### [課題 1]
日本語教科書についての文章の「日本語テキスト考 ①初級編」から「ずれてるだけなんじゃないかな…と思います。」までを、「初級テキスト」を「入門テキスト」に入れ替えて書き直しなさい。

見出し画像

日本語テキスト考 ①初級編

うちの学校では、もう5年ほど
「できる日本語」を使わせてもらっています。

日本語学校の中で、初級テキストはやはり
大きな位置にあると思います。
だからこそ、学校の想いや姿勢、そのあり方を
体現するものであってほしいと思うのです。
「みんなの日本語」が批判されるのは
やろうとする教育と教科書のコンセプトが
ずれてるだけなんじゃないかな…と思います。
私ももう10年以上「みん日」を使っていませんが…

では、どうして「できる日本語」を選んだか。
それはいろんな理由がありますが、
いちばんは、著者である嶋田和子先生の想いです。
私はその想いにとても共感しているし
先生や学生ともその想いを共有したいからです。

キーワードは「対話」
「できる日本語」はこのように説明されています。

「できる日本語」シリーズは、「自分のこと/自分の考えを伝える力」「伝え合う・語り合う日本語力」を身につけることを目的にした教科書です。日本語によるコミュニケーションの中でも「対話力」に重きをおき、人とつながる力を養います。

日本語学校に来る学生の多くは
「日本語が上手になること」がゴールではなく
その先の夢があります。
だからその実現をサポートするのが
日本語学校の先生の仕事です。
そのために、学生たちには
それを勝ち取るための日本語力を、そして
その先の場所でできるだけ困らない日本語力を
身につけていかなければなりません。

### [データ一覧]
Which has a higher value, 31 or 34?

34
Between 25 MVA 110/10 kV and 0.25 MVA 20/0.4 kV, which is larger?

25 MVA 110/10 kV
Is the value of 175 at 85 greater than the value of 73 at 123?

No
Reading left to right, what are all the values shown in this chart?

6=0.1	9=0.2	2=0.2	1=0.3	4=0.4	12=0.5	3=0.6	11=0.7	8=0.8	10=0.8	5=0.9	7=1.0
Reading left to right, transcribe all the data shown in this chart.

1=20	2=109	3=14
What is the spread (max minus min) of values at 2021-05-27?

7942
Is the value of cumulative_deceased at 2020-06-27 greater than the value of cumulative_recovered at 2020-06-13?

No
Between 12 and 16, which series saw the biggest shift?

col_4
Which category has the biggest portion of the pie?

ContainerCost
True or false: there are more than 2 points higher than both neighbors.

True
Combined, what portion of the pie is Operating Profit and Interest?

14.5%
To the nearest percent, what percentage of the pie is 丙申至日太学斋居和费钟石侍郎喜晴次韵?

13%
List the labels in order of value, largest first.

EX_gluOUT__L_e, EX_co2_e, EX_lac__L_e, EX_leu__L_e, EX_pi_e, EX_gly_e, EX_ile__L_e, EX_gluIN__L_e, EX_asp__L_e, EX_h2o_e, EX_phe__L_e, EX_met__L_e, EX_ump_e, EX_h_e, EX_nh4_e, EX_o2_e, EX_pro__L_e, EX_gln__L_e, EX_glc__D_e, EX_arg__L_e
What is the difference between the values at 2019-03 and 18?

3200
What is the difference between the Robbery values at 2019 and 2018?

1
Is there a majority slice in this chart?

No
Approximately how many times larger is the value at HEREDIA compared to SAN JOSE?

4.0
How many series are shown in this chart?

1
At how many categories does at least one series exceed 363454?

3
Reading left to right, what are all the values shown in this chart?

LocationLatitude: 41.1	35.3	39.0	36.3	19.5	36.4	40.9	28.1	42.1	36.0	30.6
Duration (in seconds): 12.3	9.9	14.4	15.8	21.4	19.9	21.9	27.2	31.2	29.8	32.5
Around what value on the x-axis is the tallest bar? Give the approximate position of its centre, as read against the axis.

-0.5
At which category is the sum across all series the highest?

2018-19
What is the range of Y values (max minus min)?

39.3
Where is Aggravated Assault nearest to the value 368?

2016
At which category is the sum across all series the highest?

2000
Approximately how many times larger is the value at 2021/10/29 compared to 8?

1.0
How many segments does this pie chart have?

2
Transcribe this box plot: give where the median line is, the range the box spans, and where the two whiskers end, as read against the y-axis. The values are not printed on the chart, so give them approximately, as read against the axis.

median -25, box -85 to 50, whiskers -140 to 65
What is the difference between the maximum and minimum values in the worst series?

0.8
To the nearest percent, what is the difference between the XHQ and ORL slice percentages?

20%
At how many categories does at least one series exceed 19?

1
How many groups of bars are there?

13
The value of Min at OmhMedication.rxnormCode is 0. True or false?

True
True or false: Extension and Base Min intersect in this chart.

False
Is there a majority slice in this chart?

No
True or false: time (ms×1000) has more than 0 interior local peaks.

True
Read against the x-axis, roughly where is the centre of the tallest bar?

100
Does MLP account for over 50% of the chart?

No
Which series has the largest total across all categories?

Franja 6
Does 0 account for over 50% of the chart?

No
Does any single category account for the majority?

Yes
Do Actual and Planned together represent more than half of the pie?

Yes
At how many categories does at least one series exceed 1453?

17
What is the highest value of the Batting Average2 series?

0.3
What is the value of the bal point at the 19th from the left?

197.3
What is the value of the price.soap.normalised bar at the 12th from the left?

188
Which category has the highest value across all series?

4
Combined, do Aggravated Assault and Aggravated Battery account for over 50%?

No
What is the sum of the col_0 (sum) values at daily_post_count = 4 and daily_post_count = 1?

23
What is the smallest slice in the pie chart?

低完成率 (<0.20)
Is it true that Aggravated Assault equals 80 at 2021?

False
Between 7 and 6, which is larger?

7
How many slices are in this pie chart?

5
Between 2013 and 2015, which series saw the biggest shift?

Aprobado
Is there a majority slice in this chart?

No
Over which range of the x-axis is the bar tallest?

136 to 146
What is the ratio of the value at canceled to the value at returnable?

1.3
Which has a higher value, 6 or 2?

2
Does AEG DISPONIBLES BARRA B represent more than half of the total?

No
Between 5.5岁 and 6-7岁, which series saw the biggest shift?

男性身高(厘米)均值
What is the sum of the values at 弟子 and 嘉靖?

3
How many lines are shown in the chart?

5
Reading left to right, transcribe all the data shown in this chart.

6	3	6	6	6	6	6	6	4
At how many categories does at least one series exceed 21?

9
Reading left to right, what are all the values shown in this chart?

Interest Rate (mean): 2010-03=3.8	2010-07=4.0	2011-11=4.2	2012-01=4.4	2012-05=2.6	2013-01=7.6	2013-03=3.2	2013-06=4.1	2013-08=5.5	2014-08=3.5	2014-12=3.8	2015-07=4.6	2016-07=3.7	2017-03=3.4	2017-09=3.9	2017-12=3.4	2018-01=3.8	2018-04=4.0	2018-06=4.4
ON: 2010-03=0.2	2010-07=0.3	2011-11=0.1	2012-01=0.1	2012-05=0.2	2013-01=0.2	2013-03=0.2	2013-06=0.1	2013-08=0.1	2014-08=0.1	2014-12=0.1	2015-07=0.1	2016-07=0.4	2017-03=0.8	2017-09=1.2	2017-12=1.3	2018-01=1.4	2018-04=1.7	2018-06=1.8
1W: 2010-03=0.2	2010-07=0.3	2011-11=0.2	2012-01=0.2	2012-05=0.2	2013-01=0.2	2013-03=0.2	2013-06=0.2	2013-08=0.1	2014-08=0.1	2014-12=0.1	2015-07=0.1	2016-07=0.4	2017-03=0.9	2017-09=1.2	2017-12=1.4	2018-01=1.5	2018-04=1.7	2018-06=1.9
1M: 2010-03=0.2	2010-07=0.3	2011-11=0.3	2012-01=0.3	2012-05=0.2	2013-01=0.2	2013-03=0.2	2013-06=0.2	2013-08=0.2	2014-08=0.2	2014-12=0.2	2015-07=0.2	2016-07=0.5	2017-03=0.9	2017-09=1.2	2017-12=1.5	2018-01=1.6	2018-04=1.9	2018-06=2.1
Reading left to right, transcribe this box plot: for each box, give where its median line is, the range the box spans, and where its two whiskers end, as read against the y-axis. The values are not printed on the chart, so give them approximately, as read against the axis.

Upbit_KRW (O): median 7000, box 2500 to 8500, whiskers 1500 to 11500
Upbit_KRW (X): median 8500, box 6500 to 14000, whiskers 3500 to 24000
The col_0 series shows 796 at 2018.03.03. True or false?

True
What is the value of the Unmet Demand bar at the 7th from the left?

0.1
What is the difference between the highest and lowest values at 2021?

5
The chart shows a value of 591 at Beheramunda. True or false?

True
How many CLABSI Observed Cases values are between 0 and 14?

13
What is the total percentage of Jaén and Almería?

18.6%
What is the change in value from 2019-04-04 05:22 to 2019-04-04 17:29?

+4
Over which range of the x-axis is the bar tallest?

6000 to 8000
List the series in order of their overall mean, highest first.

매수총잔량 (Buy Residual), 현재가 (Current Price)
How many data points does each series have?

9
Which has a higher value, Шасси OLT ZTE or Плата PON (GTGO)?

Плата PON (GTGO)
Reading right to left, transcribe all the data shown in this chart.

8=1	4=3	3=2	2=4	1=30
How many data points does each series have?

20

### [課題 2]
上の一覧で、文字列「account」を含む行の数を数え、その数だけを答えなさい。

### [解答 1]
日本語テキスト考 ①初級編

うちの学校では、もう5年ほど
「できる日本語」を使わせてもらっています。

日本語学校の中で、入門テキストはやはり
大きな位置にあると思います。
だからこそ、学校の想いや姿勢、そのあり方を
体現するものであってほしいと思うのです。
「みんなの日本語」が批判されるのは
やろうとする教育と教科書のコンセプトが
ずれてるだけなんじゃないかな…と思います。

### [解答 2]
4